Exercise data:

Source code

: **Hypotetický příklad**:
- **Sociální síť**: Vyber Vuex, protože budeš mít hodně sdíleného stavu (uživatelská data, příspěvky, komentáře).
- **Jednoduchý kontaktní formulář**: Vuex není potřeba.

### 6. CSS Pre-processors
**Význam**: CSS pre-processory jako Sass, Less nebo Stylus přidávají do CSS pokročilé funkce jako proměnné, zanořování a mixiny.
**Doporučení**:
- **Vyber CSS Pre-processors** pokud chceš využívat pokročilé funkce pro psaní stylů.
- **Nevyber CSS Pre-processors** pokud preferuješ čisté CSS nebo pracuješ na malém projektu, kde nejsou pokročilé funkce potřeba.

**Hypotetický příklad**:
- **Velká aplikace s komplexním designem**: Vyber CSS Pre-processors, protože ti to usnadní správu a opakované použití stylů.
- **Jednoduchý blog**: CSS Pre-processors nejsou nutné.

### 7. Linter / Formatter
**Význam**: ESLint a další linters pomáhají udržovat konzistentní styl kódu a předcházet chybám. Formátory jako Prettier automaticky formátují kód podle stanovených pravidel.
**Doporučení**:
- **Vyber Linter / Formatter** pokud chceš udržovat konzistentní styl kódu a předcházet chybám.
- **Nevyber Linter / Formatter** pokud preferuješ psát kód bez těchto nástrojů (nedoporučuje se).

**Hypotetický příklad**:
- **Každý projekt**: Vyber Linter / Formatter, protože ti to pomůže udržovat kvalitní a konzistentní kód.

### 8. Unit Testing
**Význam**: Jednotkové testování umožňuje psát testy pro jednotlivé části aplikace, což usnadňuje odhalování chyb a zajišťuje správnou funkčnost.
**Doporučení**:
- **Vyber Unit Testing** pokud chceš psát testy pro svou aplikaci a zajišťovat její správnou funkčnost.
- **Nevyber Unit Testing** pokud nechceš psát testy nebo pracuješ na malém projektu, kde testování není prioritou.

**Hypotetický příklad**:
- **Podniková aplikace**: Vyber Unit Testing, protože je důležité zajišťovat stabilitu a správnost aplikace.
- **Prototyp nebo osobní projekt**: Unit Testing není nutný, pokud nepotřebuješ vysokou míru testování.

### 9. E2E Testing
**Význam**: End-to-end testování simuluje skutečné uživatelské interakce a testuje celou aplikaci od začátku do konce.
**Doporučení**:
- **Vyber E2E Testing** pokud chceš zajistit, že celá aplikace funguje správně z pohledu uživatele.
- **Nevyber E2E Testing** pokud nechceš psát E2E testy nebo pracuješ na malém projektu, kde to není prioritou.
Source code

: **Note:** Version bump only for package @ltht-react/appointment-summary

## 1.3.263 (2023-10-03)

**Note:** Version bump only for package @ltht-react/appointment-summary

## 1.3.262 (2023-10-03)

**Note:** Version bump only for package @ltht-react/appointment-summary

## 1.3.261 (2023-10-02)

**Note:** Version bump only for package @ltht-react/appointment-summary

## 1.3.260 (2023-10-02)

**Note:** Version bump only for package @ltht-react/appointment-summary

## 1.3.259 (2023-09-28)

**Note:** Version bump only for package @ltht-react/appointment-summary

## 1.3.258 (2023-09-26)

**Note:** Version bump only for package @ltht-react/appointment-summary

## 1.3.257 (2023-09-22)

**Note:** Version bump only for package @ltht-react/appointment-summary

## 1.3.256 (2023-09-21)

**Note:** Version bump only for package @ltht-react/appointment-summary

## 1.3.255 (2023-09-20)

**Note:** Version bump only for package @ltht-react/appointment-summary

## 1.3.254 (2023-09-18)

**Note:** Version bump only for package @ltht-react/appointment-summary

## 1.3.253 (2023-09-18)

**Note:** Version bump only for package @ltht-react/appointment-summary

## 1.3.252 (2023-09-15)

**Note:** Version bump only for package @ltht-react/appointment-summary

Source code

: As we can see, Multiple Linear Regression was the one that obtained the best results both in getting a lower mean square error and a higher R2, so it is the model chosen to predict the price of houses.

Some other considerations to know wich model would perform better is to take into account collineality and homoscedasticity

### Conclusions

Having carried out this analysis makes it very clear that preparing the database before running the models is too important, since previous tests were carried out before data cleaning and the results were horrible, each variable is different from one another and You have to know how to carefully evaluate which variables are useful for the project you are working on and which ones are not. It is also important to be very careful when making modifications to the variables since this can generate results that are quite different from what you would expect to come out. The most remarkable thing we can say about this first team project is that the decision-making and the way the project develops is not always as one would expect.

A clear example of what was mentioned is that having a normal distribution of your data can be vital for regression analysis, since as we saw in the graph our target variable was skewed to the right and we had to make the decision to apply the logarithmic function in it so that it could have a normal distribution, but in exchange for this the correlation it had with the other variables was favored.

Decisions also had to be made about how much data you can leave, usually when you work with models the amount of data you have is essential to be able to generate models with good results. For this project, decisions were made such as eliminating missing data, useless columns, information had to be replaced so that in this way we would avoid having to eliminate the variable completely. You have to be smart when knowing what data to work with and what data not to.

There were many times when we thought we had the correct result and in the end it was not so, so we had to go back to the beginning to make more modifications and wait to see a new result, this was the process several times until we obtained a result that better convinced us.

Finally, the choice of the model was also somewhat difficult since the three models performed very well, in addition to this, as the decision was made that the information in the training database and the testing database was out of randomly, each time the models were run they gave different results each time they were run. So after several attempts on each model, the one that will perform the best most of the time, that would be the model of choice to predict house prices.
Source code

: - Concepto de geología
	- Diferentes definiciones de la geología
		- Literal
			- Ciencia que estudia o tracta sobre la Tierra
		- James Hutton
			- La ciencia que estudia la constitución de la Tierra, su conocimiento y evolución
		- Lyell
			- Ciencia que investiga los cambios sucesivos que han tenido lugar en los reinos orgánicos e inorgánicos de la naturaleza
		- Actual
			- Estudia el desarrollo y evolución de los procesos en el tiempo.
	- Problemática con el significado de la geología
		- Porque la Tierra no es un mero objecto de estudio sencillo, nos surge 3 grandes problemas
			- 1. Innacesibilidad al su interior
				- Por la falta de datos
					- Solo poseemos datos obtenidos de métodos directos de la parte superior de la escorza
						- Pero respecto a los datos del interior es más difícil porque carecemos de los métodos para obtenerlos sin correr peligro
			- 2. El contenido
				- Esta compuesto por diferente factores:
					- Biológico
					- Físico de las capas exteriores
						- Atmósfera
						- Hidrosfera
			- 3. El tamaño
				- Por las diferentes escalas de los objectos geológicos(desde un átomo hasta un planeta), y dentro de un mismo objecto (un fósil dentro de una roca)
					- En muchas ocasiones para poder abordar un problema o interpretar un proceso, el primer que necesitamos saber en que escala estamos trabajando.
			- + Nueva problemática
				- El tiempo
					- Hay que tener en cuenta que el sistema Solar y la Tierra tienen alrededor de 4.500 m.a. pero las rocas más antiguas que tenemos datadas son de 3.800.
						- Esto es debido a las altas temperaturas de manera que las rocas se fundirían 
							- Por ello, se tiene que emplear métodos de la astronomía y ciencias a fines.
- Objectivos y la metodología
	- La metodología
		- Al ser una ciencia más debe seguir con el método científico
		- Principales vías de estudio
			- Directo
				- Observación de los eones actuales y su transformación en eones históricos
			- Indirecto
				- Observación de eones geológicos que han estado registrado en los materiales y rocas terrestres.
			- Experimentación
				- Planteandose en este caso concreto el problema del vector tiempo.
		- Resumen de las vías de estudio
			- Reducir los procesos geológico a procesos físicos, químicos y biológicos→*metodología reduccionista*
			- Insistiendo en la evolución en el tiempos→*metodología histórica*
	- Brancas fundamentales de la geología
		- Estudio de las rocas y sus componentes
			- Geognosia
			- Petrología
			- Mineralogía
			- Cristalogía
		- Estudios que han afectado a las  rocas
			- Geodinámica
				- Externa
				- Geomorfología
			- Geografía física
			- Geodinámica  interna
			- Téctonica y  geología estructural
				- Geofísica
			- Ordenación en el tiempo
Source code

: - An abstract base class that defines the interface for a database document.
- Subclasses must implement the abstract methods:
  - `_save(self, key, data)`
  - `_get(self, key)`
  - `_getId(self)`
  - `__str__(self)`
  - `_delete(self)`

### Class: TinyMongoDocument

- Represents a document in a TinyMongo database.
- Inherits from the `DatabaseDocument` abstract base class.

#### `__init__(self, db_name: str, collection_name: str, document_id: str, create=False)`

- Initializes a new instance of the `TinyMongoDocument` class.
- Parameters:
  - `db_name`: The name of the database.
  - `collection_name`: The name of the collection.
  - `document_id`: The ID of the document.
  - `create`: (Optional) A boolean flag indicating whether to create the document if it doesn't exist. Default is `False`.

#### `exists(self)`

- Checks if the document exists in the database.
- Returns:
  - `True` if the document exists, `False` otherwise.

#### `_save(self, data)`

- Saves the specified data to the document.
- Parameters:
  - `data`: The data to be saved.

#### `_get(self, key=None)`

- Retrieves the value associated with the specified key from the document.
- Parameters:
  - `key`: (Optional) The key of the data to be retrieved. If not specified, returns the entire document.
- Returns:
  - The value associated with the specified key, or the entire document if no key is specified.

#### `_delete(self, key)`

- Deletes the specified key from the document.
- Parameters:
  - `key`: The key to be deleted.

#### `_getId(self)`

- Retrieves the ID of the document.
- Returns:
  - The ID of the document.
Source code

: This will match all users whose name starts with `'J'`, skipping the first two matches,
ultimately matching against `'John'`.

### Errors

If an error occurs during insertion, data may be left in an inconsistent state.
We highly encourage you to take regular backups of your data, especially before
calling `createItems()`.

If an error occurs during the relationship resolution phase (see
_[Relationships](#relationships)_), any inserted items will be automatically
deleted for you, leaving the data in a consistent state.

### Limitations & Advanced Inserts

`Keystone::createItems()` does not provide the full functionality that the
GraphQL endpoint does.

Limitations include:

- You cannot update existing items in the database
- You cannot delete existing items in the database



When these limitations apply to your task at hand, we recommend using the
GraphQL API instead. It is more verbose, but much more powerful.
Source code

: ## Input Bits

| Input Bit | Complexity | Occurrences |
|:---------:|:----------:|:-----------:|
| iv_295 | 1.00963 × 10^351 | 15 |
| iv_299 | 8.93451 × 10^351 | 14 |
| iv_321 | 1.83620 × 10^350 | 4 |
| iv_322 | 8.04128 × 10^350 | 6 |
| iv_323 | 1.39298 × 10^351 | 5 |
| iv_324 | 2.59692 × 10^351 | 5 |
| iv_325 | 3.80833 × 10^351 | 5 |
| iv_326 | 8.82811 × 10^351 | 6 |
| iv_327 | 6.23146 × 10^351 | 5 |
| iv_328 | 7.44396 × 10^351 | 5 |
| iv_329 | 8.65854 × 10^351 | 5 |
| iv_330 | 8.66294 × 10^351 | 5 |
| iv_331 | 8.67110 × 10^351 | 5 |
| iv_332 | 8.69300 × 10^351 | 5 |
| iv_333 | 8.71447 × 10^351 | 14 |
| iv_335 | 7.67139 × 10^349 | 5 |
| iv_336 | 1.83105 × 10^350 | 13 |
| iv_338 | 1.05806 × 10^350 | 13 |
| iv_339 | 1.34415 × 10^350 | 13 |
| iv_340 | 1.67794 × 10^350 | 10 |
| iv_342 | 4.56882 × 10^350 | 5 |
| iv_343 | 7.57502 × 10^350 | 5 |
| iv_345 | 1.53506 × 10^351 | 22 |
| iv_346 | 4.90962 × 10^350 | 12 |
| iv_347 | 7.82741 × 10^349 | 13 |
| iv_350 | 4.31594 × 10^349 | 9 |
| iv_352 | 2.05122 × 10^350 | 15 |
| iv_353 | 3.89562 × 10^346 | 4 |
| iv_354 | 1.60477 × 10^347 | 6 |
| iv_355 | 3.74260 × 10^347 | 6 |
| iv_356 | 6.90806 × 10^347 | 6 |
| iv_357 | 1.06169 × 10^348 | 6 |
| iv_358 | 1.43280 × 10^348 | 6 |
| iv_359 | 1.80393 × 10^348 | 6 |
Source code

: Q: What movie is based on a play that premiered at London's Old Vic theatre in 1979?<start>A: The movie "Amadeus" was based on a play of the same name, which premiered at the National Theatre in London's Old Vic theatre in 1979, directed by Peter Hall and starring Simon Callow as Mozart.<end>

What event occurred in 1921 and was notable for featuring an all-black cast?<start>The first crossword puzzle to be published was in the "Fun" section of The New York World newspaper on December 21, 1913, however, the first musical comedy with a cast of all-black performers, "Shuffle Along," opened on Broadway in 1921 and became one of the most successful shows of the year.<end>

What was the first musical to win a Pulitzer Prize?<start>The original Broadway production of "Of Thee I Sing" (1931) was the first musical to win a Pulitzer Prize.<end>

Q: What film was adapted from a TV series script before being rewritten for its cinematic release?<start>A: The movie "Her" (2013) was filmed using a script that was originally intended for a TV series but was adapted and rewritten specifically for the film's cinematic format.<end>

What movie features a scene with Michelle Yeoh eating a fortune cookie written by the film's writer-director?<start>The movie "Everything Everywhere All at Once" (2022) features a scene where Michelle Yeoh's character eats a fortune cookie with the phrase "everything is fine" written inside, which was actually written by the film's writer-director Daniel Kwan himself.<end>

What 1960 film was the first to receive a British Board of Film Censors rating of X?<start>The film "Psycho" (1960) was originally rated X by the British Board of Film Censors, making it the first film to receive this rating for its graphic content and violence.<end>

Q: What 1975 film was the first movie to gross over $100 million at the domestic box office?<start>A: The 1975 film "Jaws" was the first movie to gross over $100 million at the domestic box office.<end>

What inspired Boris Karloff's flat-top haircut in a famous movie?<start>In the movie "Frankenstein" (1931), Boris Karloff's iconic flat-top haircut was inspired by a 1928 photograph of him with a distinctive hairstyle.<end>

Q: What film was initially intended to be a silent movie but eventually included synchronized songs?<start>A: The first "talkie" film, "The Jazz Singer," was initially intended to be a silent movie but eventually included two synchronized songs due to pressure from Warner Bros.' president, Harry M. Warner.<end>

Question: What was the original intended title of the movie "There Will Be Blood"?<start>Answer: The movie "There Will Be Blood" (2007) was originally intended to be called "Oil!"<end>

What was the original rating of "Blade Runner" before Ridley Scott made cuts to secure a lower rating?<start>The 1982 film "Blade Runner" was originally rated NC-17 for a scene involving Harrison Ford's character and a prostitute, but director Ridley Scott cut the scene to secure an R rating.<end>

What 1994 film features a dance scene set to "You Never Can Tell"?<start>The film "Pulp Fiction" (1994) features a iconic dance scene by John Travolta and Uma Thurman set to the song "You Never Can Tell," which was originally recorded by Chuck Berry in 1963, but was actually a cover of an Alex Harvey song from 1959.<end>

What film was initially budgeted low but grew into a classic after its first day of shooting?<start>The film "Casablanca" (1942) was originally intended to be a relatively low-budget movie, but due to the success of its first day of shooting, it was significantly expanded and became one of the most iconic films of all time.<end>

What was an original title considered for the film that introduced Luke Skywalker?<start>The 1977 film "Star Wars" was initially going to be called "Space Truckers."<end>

Aim of the task: Above are the records; copy exactly the lines from the line with "If an error occurs during the" through the line with "7.44396 × 10^351 | 5 |", both included.

Task output:
If an error occurs during the relationship resolution phase (see
_[Relationships](#relationships)_), any inserted items will be automatically
deleted for you, leaving the data in a consistent state.

### Limitations & Advanced Inserts

`Keystone::createItems()` does not provide the full functionality that the
GraphQL endpoint does.

Limitations include:

- You cannot update existing items in the database
- You cannot delete existing items in the database



When these limitations apply to your task at hand, we recommend using the
GraphQL API instead. It is more verbose, but much more powerful.
Source code

: ## Input Bits

| Input Bit | Complexity | Occurrences |
|:---------:|:----------:|:-----------:|
| iv_295 | 1.00963 × 10^351 | 15 |
| iv_299 | 8.93451 × 10^351 | 14 |
| iv_321 | 1.83620 × 10^350 | 4 |
| iv_322 | 8.04128 × 10^350 | 6 |
| iv_323 | 1.39298 × 10^351 | 5 |
| iv_324 | 2.59692 × 10^351 | 5 |
| iv_325 | 3.80833 × 10^351 | 5 |
| iv_326 | 8.82811 × 10^351 | 6 |
| iv_327 | 6.23146 × 10^351 | 5 |
| iv_328 | 7.44396 × 10^351 | 5 |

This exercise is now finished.